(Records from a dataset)
====

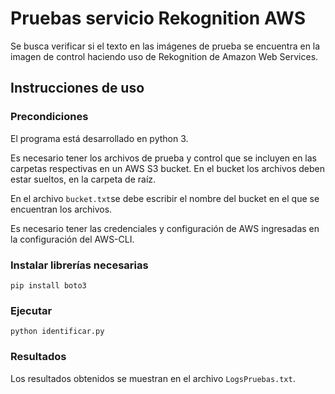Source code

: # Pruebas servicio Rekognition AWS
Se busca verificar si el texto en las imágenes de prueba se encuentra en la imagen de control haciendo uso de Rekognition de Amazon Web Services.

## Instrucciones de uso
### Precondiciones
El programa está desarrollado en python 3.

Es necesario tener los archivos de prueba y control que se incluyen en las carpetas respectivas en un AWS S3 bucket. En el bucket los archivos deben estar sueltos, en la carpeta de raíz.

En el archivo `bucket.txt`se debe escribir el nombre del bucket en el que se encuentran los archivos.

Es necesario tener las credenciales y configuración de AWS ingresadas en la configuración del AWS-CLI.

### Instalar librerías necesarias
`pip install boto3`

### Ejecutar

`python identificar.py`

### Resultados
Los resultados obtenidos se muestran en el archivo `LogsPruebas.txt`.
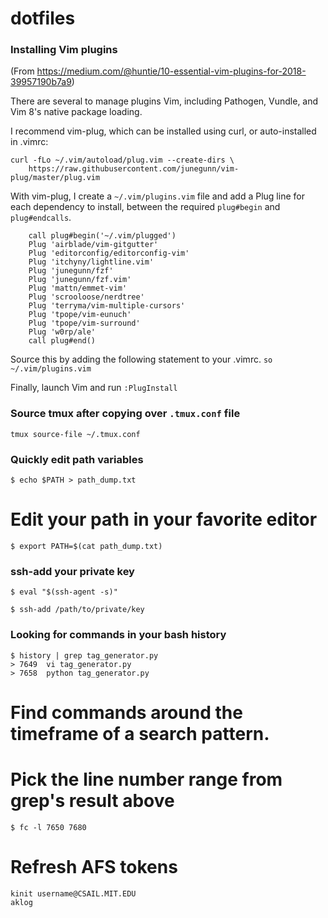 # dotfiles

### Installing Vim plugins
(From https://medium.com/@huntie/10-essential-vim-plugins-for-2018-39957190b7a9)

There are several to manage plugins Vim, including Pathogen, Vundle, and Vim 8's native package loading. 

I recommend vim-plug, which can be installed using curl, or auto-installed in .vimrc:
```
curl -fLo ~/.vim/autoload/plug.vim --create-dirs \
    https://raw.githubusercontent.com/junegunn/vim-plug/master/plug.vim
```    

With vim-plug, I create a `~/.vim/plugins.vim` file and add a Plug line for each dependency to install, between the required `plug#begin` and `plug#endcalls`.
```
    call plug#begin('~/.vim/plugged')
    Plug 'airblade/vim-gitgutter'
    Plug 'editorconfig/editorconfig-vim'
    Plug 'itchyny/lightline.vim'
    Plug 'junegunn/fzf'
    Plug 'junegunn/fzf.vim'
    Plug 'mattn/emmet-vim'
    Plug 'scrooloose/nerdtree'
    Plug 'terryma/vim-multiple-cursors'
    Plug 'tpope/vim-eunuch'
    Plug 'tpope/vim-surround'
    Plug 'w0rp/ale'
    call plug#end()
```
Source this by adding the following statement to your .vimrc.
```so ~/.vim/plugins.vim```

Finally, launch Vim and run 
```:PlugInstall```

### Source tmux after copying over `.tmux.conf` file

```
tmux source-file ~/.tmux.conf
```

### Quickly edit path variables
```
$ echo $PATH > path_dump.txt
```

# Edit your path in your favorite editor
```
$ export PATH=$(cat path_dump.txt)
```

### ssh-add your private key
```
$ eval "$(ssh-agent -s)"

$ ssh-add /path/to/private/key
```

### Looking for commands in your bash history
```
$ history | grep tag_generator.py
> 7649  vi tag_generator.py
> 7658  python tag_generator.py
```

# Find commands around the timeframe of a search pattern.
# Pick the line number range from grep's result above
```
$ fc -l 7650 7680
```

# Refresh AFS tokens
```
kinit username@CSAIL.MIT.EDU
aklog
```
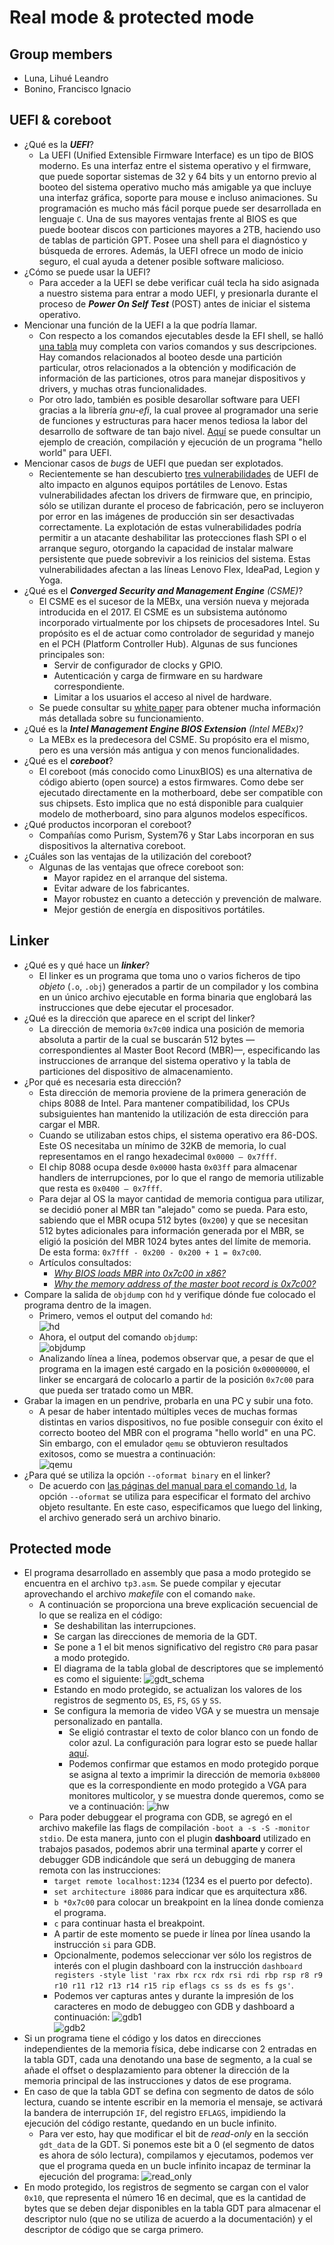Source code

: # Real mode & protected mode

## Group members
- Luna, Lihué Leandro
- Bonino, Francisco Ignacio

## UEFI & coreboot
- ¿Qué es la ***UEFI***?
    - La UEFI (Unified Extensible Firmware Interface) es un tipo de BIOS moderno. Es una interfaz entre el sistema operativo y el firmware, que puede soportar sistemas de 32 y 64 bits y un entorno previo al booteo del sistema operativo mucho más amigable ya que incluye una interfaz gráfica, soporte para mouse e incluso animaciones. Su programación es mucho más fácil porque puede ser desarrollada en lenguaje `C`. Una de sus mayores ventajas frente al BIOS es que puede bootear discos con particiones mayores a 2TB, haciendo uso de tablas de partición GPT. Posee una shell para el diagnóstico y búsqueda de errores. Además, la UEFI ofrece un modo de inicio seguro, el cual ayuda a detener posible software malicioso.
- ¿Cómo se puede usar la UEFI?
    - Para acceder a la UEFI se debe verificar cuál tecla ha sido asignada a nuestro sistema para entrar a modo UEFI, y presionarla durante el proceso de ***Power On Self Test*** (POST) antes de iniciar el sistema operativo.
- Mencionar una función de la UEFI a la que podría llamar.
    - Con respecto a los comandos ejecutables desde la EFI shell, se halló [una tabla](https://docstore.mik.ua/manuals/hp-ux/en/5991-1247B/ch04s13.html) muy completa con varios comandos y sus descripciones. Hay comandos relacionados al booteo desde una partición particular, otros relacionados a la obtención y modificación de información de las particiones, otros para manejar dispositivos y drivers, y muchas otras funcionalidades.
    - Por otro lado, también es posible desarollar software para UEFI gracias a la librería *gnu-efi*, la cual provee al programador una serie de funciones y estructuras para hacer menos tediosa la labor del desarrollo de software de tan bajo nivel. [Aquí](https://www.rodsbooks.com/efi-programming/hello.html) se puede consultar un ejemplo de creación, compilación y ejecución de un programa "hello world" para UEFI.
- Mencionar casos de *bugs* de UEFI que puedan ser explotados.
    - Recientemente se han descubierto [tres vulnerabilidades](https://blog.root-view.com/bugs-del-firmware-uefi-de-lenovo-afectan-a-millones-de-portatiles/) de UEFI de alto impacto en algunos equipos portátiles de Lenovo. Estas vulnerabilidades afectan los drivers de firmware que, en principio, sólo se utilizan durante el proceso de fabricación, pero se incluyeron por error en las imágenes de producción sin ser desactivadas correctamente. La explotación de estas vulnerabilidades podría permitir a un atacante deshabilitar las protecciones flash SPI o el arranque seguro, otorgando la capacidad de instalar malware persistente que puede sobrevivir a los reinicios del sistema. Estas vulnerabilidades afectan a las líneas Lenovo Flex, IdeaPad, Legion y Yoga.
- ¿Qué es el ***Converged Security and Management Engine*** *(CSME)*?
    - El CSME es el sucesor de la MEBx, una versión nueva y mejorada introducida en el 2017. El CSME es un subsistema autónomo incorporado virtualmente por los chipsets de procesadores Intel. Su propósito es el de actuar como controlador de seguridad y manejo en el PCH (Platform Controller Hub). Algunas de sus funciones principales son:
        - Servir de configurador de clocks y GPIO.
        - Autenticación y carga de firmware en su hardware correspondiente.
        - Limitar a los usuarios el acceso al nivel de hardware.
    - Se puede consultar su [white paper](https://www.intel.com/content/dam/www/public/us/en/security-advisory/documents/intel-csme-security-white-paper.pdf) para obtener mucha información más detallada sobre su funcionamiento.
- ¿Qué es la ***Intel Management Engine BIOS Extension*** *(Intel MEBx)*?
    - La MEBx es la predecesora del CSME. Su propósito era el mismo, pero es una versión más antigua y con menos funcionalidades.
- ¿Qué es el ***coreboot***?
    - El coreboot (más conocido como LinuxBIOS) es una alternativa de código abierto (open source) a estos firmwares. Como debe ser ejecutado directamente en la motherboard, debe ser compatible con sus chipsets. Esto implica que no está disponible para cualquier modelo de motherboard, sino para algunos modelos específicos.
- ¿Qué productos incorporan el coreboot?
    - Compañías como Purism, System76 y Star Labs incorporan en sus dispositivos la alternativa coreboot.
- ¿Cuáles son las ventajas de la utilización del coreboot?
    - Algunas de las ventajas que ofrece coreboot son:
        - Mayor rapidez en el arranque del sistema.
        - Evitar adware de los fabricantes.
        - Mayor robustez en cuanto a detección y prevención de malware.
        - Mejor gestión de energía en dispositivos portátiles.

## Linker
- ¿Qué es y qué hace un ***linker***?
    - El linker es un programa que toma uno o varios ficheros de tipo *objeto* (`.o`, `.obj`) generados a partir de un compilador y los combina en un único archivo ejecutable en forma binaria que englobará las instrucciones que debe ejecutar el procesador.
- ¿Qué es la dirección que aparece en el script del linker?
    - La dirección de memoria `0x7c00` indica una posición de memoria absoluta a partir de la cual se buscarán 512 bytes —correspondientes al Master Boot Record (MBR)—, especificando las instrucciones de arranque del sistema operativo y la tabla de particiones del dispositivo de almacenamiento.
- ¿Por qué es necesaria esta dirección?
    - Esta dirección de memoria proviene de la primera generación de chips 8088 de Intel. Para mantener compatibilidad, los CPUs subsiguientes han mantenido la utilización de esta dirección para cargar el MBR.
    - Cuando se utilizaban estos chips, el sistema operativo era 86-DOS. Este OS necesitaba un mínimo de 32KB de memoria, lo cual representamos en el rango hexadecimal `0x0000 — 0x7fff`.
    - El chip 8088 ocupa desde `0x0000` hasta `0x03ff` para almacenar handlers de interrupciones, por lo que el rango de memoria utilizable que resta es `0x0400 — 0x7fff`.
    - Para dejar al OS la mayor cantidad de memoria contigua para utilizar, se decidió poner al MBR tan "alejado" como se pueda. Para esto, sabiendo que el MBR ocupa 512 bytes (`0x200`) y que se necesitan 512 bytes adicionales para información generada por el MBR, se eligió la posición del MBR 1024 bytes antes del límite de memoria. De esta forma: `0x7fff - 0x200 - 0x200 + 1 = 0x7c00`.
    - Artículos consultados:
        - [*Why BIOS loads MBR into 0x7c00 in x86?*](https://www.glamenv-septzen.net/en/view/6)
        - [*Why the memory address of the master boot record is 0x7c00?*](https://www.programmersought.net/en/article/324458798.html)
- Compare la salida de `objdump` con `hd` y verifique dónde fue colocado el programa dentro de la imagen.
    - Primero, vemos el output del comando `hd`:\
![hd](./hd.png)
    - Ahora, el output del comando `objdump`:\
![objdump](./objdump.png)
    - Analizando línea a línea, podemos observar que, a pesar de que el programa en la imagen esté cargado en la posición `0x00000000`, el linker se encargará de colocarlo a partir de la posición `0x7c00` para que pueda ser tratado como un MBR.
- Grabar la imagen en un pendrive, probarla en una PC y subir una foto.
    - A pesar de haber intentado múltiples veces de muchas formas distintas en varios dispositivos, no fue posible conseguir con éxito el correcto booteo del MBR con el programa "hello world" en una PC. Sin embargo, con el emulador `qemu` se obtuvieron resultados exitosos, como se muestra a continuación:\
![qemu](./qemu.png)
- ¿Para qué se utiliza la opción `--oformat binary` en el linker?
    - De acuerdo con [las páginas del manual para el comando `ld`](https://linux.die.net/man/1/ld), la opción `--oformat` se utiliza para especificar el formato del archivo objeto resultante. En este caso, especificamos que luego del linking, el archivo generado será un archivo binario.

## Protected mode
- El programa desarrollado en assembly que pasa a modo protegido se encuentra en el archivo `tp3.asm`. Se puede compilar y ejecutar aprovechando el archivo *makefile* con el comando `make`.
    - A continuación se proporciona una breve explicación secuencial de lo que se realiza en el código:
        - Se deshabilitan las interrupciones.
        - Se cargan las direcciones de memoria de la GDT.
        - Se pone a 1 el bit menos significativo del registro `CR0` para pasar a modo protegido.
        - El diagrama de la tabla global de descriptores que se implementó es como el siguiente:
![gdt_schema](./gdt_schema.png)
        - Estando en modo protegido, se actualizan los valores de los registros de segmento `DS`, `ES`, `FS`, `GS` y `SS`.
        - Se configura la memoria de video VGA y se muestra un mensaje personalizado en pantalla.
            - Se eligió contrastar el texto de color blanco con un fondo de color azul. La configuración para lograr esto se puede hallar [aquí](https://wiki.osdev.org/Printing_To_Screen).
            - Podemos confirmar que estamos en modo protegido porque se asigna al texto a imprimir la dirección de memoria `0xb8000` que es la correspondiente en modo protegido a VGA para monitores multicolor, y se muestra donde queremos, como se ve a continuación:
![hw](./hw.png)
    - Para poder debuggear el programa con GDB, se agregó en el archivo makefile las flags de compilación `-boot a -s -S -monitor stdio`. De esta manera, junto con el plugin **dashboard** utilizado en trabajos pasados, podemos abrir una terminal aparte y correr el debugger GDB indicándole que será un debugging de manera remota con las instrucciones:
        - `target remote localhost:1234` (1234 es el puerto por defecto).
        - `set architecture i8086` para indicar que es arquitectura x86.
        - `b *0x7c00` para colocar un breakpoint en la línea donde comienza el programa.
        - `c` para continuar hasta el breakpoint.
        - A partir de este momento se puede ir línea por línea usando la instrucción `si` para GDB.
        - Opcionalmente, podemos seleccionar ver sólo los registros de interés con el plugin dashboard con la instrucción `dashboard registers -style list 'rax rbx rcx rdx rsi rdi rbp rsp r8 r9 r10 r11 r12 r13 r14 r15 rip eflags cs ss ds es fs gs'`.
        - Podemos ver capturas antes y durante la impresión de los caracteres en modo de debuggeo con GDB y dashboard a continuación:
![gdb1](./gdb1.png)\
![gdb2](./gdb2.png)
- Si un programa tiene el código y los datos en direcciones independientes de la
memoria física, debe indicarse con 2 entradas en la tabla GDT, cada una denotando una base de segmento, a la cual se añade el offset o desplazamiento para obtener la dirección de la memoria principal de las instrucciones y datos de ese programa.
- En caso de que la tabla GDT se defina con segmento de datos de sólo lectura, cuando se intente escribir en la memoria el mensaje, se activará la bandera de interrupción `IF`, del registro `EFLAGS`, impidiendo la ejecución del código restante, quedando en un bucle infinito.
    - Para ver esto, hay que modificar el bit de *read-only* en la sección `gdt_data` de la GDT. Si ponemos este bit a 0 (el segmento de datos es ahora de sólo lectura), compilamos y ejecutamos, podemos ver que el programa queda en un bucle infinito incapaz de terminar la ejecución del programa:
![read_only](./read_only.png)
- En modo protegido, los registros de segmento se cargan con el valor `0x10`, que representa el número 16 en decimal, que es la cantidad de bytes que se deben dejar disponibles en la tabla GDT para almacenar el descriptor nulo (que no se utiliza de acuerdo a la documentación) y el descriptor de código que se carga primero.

====

→ **What is being asked**
Across the data above, how many lines contain the string "junegunn"? Reply with the number and nothing else.

→ **Written reply**
3